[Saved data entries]
= Beginning of Section =

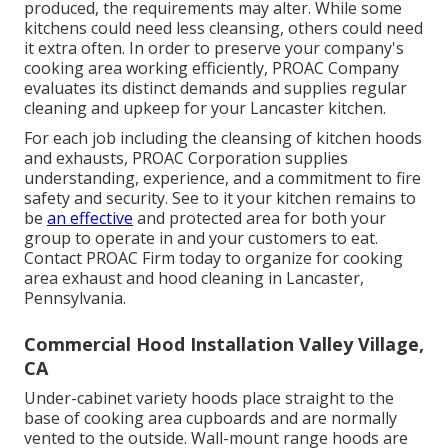
produced, the requirements may alter. While some
kitchens could need less cleansing, others could need
it extra often. In order to preserve your company's
cooking area working efficiently, PROAC Company
evaluates its distinct demands and supplies regular
cleaning and upkeep for your Lancaster kitchen.
For each job including the cleansing of kitchen hoods
and exhausts, PROAC Corporation supplies
understanding, experience, and a commitment to fire
safety and security. See to it your kitchen remains to
be
an effective
and protected area for both your
group to operate in and your customers to eat.
Contact PROAC Firm today to organize for cooking
area exhaust and hood cleaning in Lancaster,
Pennsylvania
.
Commercial Hood Installation Valley Village,
CA
Under-cabinet variety hoods place straight to the
base of cooking area cupboards and are normally
vented to the outside. Wall-mount range hoods are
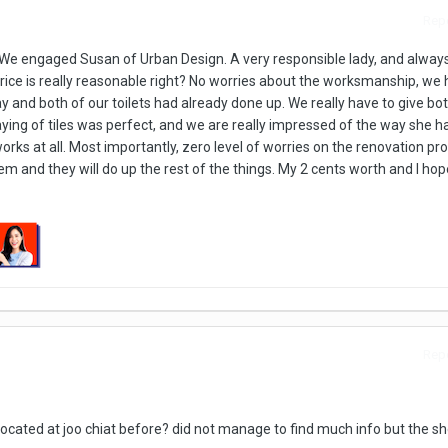
Repo
 We engaged Susan of Urban Design. A very responsible lady, and alway
ice is really reasonable right? No worries about the worksmanship, we 
 and both of our toilets had already done up. We really have to give b
Laying of tiles was perfect, and we are really impressed of the way she h
orks at all. Most importantly, zero level of worries on the renovation pro
m and they will do up the rest of the things. My 2 cents worth and I hope 
Repo
cated at joo chiat before? did not manage to find much info but the sho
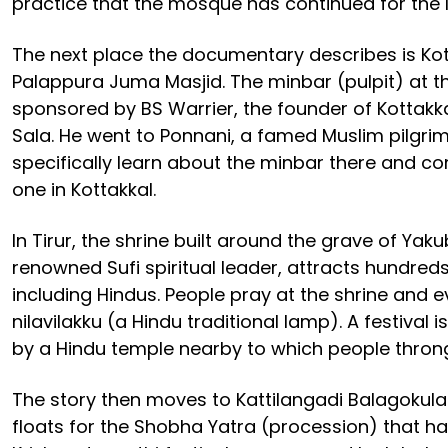
practice that the mosque has continued for the l
The next place the documentary describes is Kot
Palappura Juma Masjid. The minbar (pulpit) at 
sponsored by BS Warrier, the founder of Kottakk
Sala. He went to Ponnani, a famed Muslim pilgri
specifically learn about the minbar there and co
one in Kottakkal.
In Tirur, the shrine built around the grave of Yak
renowned Sufi spiritual leader, attracts hundred
including Hindus. People pray at the shrine and e
nilavilakku (a Hindu traditional lamp). A festival
by a Hindu temple nearby to which people throng
The story then moves to Kattilangadi Balagokul
floats for the Shobha Yatra (procession) that h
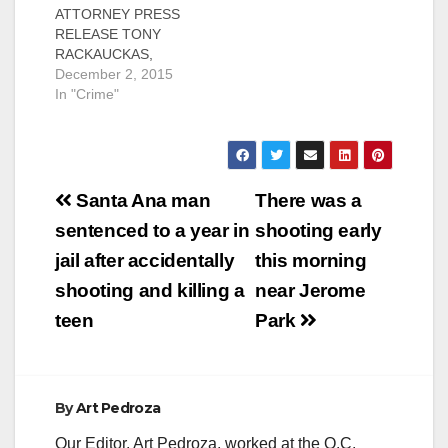
ATTORNEY PRESS
SANTA ANA, Calif. – A
was convicted today
RELEASE TONY
felon was arraigned
of pimping a young
RACKAUCKAS,
today for trafficking a
woman and illegally
District Attorney Case
December 2, 2015
woman from the state
possessing a loaded
# 15CF2635 Date:
In "Crime"
of Washington and
firearm.
November 30, 2015
pimping…
Defendant: Adam
CONVICTED FELON
Rocky Trinidad, 25,
CHARGED FOR
Fresno…
PIMPING AND
Post
PANDERING
Santa Ana man
There was a
WOMAN AND
navigation
sentenced to a year in
shooting early
CARRYING LOADED
FIREARM IN PUBLIC
jail after accidentally
this morning
SANTA ANA, Calif. – A
shooting and killing a
near Jerome
convicted felon has
been charged for
teen
Park
pimping and
pandering a woman
and carrying a
loaded…
By
Art Pedroza
Our Editor, Art Pedroza, worked at the O.C.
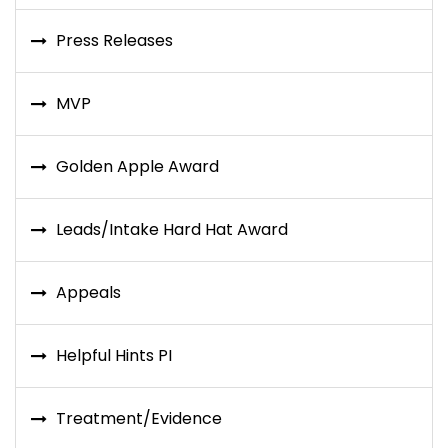
Press Releases
MVP
Golden Apple Award
Leads/Intake Hard Hat Award
Appeals
Helpful Hints PI
Treatment/Evidence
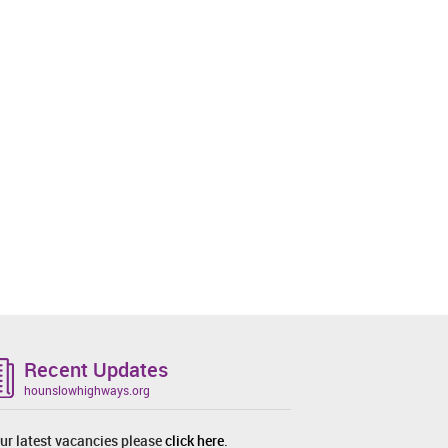
Recent Updates
hounslowhighways.org
ur latest vacancies please
click here
.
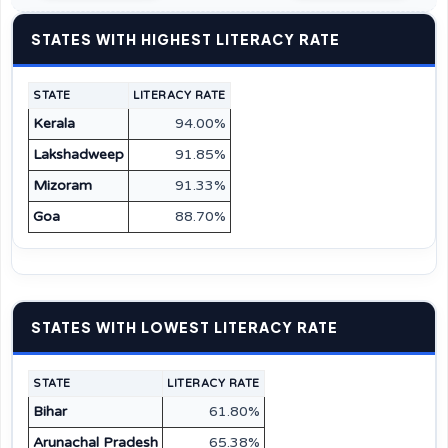
STATES WITH HIGHEST LITERACY RATE
STATE
LITERACY RATE
Kerala
94.00%
Lakshadweep
91.85%
Mizoram
91.33%
Goa
88.70%
STATES WITH LOWEST LITERACY RATE
STATE
LITERACY RATE
Bihar
61.80%
Arunachal Pradesh
65.38%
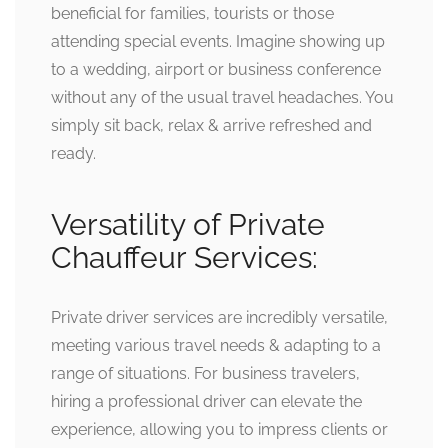
beneficial for families, tourists or those
attending special events. Imagine showing up
to a wedding, airport or business conference
without any of the usual travel headaches. You
simply sit back, relax & arrive refreshed and
ready.
Versatility of Private
Chauffeur Services:
Private driver services are incredibly versatile,
meeting various travel needs & adapting to a
range of situations. For business travelers,
hiring a professional driver can elevate the
experience, allowing you to impress clients or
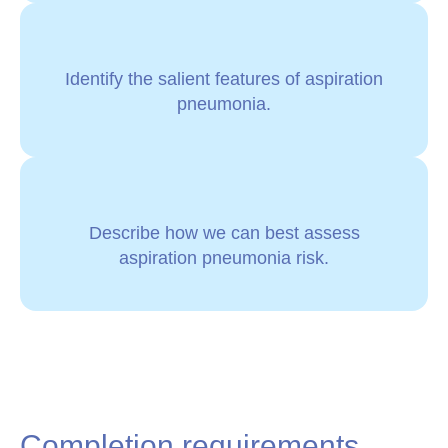
Identify the salient features of aspiration
pneumonia.
Describe how we can best assess
aspiration pneumonia risk.
Completion requirements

= End of Section =

• [Assigned task] Return only the part above that opens with the line containing "understanding, experience, and" and closes with the line containing "Laying of tiles", exactly and with both ends, skipping the pictures.

• [Reply]
understanding, experience, and a commitment to fire
safety and security. See to it your kitchen remains to
be
an effective
and protected area for both your
group to operate in and your customers to eat.
Contact PROAC Firm today to organize for cooking
area exhaust and hood cleaning in Lancaster,
Pennsylvania
.
Commercial Hood Installation Valley Village,
CA
Under-cabinet variety hoods place straight to the
base of cooking area cupboards and are normally
vented to the outside. Wall-mount range hoods are
Repo
 We engaged Susan of Urban Design. A very responsible lady, and alway
ice is really reasonable right? No worries about the worksmanship, we 
 and both of our toilets had already done up. We really have to give b
Laying of tiles was perfect, and we are really impressed of the way she h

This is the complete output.